Good afternoon, my name is Javier Louro, I’m from the Hospital del Mar Medical Research Institute which is placed in Barcelona. This work is a collaboration between my centre and the BreastScreen Norway, which is the national screening programme in Norway. It’s part of my PhD that I did last year but due to COVID we had to delay the collaboration and finally this work is going to be ended later than my PhD.
So, briefly, this work, to put you all a little bit in context, is in order to improve the risk-benefit balance of breast cancer screening that has been a little bit controversial in the last years. Some studies in the last decade have proposed personalised screening strategies based on each woman’s individual breast cancer risk. For this reason, in 2019 there was a group of experts in the European Conference on Personalised Early Detection and Prevention, which was called ENVISION, in Austria, which stated that there was a need in Europe to develop breast cancer risk prediction models based on data from large-scale cohorts and including risk factors and where there is easily obtainable screening participation.
So in this context the main aim of this collaboration was to develop a breast cancer risk prediction model with information from women attending this BreastScreen Norway, the screening programme for Norway, in order to have a tool to identify which are at the higher or lower risk and to personalise the breast cancer screening. We used the information of 57,000 women that were screened in four counties of BreastScreen Norway, the four counties that had systematically collected information on breast density between 2007 and 2019. We followed up then to early 2022 to have three years of follow-up.

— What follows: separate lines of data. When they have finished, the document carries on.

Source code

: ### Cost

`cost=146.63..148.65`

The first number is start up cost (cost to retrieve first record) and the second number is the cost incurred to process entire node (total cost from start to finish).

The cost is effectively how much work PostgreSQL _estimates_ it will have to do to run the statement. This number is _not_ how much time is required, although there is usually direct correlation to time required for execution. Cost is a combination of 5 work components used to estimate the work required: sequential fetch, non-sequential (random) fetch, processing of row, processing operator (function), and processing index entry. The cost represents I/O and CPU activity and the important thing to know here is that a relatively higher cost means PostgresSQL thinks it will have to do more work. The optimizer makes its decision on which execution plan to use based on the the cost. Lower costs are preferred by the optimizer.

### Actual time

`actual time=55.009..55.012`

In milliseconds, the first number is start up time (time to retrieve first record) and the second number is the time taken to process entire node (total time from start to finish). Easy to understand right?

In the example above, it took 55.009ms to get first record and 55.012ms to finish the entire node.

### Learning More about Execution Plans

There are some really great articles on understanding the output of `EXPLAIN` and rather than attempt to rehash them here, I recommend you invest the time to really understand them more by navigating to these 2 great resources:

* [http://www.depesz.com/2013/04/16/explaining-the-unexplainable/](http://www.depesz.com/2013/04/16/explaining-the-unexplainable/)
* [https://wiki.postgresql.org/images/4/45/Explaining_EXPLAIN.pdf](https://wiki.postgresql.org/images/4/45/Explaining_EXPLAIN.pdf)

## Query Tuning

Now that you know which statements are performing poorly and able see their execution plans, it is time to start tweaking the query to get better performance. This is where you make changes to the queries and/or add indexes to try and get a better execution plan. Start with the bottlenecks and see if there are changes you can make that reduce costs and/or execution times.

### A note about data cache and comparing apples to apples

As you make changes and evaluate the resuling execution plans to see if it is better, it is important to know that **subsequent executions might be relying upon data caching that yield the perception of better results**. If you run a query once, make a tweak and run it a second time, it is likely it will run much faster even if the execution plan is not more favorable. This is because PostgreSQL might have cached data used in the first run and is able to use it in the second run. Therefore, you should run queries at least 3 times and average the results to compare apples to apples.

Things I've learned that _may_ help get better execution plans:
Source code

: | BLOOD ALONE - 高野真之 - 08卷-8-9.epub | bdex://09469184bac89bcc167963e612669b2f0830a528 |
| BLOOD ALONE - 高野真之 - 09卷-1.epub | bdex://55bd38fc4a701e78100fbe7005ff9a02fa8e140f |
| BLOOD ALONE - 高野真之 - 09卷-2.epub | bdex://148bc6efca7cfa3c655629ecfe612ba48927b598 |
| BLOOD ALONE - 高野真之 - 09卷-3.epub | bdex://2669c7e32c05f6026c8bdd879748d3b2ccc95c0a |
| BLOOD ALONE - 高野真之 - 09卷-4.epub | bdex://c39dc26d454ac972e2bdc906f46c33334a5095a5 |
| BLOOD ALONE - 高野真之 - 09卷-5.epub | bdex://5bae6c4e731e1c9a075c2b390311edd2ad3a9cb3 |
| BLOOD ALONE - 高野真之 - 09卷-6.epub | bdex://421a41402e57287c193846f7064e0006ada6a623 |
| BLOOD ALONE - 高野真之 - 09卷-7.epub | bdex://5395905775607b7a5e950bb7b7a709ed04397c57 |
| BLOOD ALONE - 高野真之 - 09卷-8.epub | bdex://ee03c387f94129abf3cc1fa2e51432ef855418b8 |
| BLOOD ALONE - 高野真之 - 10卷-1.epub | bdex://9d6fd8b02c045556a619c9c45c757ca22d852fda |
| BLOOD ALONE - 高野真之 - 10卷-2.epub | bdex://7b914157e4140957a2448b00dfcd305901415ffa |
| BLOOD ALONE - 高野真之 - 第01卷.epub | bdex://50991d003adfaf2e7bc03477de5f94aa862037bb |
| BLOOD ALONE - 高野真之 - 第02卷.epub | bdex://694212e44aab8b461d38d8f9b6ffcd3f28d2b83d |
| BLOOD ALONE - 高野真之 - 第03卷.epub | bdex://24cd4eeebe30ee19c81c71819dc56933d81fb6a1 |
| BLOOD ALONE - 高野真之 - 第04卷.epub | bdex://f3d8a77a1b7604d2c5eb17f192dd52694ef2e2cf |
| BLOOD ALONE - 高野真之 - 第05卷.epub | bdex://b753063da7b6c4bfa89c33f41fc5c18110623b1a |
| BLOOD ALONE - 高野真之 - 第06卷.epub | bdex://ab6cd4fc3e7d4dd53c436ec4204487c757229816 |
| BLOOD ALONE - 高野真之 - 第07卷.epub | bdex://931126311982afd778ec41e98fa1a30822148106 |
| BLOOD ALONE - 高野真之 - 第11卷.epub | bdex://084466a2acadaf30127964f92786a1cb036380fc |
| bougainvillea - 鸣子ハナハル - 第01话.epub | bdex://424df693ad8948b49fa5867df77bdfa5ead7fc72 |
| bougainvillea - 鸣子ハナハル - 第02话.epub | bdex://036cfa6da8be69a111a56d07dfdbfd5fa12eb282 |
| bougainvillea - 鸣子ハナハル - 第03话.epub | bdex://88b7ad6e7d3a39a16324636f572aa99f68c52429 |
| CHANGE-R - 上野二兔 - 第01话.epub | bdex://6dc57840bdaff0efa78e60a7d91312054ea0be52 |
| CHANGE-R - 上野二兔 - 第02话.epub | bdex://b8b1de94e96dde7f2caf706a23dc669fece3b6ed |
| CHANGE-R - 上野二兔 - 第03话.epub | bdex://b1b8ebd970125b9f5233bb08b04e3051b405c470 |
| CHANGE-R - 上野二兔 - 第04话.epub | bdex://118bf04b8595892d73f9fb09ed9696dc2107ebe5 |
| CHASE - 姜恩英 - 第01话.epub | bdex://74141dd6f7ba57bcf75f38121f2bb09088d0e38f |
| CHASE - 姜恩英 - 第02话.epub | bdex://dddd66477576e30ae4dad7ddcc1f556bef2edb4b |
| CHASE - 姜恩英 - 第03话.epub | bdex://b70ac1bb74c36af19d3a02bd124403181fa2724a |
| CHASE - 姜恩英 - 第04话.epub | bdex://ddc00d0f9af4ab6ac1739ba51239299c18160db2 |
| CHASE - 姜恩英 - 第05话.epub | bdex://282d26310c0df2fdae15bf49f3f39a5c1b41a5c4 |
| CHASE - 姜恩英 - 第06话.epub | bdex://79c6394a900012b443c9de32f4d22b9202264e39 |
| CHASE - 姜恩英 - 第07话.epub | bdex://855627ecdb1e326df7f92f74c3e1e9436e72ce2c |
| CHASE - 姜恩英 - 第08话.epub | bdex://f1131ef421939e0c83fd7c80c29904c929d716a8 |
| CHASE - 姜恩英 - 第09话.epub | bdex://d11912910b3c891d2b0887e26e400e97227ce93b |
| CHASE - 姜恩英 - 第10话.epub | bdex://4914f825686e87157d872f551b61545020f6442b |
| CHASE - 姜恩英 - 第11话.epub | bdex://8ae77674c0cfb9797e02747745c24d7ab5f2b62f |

This screening programme, the BreastScreen Norway, is a well-established programme; it has 76% participation which is more than that considered high by the European guidelines. We had a total of 180,000 mammograms of these women. So we used a statistical model that is called a partly conditional Cox regression model to obtain the hazard ratios of the different risk factors. We finally identified age, body mass index, mammographic density, family history of breast cancer, benign breast disease, alcohol intake and hormone replacement therapy as factors that confer a higher risk of breast cancer and age at menarche, exercise and pregnancy as protective factors.
With all these factors we gave this mathematical tool that more or less calculated the four-year risk of developing a breast cancer of a woman based on her individual characteristics. Then we used it in our cohort to see more or less how was the distribution of this risk. We found that the risk varied between 0.2%, which is pretty low, to 7.4%, which is really high, that showed us that there are real differences between the risk of all these women. The quartiles were 0.8, 1.1 and 1.4.
Then we used a validation methodology that is called [?] methodology with 1,003 samples to validate the statistics to the model which are the Expected-to-Observed ratio and the area under the ROC curve. The Expected-to-Observed ratio was 1.1 so it showed that the model slightly overestimated the risk but it was a really good confirmation of the model. Then the area under the ROC curve was 63% which is similar for the models that are being used in breast cancer because in breast cancer the area under the ROC curve is always low because it’s hard to predict which women… We have to remember that these are asymptomatic women, it’s hard to predict which ones are going to develop a breast cancer in four years or which won’t. Then we plotted the effect of these variables to see which ones had a higher effect on the model. We found that breast density was the one that had the highest effect but all of them had some effect. More or less that was all.
Now we have the tool so more or less the conclusion of this work is that we designed, we created and we validated this risk prediction model that can be used to estimate the breast cancer risk in every woman participating in BreastScreen Norway. If we want to use it in another context we should have to calibrate it with the incidence of the other countries but we designed it just for Norway.
This model can be key in the future for designing risk-based personalised strategies in order to improve this risk-benefit balance of breast cancer screening.
Anything you’d like to add?
This study, for just itself, doesn’t change what is the paradigm right now of breast cancer screening but it’s important to take it into account in the future. Right now to move from the actual breast cancer screening to the personalised screening strategies is important but we have to do it carefully because it has an impact, an ethical issue, because you are going to offer the women with low risk less screening than the women with high risk and this can have consequences. So we have to be sure that these women are effectively at a low risk and that it is effective, that it improves the effectiveness of the screening. But there are some clinical trials right now, at least within the United States and Europe which we are working with that are going to, in the following years, prove that screening strategies improve the effectiveness of breast cancer screening.
So in that moment that we are sure that we can implement these personalised screening strategies, I think this model is the first one that is developed just with the Norwegian cohort and it has a robust methodology and good information. It can be the one that is used in Norway to do so, to estimate the risk of these women.